◆ **Data**:

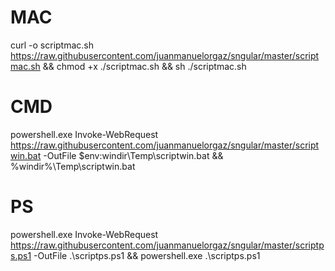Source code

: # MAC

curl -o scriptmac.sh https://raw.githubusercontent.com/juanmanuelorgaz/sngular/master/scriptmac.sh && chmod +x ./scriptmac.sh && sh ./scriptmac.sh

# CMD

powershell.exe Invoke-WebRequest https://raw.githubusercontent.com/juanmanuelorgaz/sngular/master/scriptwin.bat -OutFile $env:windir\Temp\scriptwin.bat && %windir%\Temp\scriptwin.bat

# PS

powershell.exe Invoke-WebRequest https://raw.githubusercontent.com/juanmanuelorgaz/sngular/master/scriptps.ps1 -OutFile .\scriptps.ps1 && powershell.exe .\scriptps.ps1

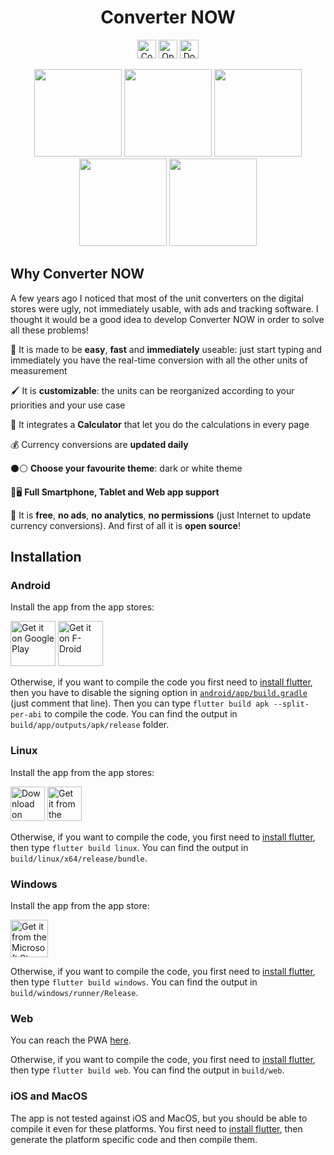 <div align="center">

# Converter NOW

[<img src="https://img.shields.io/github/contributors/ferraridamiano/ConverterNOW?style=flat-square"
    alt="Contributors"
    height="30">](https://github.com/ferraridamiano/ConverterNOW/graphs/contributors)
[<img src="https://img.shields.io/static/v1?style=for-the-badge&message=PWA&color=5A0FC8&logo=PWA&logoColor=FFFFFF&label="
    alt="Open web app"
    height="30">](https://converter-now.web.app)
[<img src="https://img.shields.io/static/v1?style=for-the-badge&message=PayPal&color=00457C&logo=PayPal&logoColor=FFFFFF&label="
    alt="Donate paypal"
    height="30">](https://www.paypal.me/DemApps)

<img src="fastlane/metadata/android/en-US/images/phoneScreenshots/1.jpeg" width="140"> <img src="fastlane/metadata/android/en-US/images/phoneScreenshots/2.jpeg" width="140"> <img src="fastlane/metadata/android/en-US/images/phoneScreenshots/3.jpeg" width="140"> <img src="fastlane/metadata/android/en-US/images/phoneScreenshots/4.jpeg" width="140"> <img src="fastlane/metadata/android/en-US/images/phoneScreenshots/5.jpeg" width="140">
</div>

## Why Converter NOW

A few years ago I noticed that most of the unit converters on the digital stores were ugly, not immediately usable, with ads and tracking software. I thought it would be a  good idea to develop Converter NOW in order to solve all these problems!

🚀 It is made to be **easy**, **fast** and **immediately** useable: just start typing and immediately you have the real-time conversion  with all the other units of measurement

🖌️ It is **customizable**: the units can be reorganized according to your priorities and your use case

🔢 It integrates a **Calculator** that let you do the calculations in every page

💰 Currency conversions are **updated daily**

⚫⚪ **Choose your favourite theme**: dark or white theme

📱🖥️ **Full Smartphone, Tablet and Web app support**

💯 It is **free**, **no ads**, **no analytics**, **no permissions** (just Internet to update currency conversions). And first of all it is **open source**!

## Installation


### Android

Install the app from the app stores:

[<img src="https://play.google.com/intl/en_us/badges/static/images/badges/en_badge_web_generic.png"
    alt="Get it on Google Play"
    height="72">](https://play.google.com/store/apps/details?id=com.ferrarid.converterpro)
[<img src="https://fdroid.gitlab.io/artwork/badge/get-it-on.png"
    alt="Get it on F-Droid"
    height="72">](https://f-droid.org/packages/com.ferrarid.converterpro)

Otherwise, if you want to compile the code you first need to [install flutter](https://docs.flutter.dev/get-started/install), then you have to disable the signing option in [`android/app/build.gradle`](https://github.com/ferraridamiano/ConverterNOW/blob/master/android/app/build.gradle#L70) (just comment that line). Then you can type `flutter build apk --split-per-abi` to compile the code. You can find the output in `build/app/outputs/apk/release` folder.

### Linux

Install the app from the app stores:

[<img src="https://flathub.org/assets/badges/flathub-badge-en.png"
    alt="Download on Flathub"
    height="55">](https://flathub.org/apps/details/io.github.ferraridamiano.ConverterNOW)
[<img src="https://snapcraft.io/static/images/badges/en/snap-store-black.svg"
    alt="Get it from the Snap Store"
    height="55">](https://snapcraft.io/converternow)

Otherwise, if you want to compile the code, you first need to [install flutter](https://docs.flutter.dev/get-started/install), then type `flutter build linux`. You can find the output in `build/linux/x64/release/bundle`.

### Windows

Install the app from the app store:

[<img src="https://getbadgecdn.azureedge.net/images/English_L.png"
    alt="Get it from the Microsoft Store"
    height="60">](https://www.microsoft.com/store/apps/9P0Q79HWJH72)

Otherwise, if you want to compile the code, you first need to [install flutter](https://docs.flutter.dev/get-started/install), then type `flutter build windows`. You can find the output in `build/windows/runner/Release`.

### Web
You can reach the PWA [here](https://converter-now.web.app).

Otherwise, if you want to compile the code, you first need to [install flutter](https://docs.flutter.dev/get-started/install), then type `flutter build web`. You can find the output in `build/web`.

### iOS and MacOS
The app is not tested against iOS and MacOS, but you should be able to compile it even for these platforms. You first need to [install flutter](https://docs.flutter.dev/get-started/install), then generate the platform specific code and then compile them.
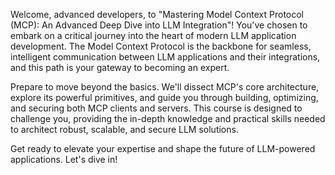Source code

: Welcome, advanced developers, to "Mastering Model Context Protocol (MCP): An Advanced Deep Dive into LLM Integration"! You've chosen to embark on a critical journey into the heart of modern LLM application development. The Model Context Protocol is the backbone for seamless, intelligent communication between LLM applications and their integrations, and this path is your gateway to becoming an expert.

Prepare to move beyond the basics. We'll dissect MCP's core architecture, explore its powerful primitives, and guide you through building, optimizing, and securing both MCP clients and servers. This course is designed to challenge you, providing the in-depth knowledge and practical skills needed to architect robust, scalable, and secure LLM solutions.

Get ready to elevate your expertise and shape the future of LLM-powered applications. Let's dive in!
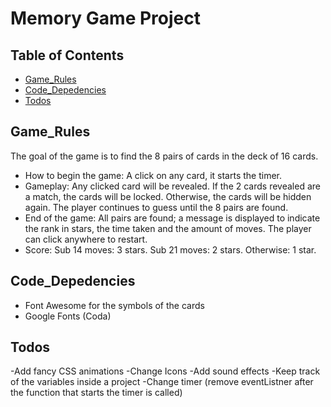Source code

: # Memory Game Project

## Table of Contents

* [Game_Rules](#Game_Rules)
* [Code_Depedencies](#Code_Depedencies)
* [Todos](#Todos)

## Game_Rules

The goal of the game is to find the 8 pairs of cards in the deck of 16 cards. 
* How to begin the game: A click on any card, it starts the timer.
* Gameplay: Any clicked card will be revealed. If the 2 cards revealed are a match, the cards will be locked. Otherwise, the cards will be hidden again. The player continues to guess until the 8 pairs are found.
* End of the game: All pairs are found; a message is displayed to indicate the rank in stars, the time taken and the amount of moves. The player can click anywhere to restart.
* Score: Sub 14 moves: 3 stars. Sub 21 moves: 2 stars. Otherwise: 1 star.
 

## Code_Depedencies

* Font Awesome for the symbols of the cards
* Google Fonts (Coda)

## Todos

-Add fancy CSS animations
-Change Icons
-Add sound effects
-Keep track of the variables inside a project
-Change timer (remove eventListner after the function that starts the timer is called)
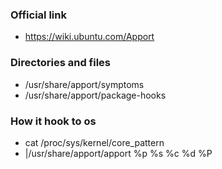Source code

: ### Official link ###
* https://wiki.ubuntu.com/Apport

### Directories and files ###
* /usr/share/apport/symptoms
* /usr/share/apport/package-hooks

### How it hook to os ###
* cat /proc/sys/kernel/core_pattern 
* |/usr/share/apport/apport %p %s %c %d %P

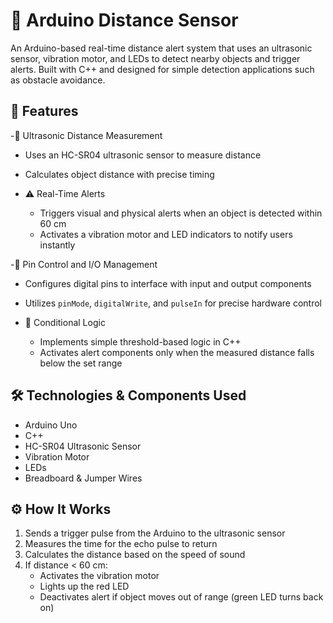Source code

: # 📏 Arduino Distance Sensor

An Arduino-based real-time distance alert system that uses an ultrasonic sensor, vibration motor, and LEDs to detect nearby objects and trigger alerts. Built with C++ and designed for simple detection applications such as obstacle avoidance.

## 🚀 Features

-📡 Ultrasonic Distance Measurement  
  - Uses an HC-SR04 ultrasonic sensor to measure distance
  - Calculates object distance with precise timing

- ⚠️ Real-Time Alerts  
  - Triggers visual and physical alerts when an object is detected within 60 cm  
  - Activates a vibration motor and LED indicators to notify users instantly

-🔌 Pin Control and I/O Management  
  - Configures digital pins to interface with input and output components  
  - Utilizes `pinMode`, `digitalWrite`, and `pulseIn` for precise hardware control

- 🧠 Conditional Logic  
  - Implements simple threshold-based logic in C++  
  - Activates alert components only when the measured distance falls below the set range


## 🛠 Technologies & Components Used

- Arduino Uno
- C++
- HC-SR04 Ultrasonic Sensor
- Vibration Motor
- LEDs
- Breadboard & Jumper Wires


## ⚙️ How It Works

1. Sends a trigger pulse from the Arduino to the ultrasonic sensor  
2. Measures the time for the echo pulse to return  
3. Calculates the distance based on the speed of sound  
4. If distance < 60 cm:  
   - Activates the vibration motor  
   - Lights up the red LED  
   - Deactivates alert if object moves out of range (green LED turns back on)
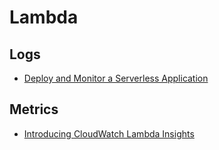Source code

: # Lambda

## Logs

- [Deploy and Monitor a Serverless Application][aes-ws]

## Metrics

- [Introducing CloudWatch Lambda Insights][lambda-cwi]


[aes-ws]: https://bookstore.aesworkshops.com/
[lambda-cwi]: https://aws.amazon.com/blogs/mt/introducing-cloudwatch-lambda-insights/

◆ **Problem description**: Give the lines again from the one containing "- [Deploy and" through the last line, swapping "Metrics" for "Monitoring" and leaving everything else as it is.

◆ **Task result**:
- [Deploy and Monitor a Serverless Application][aes-ws]

## Monitoring

- [Introducing CloudWatch Lambda Insights][lambda-cwi]


[aes-ws]: https://bookstore.aesworkshops.com/
[lambda-cwi]: https://aws.amazon.com/blogs/mt/introducing-cloudwatch-lambda-insights/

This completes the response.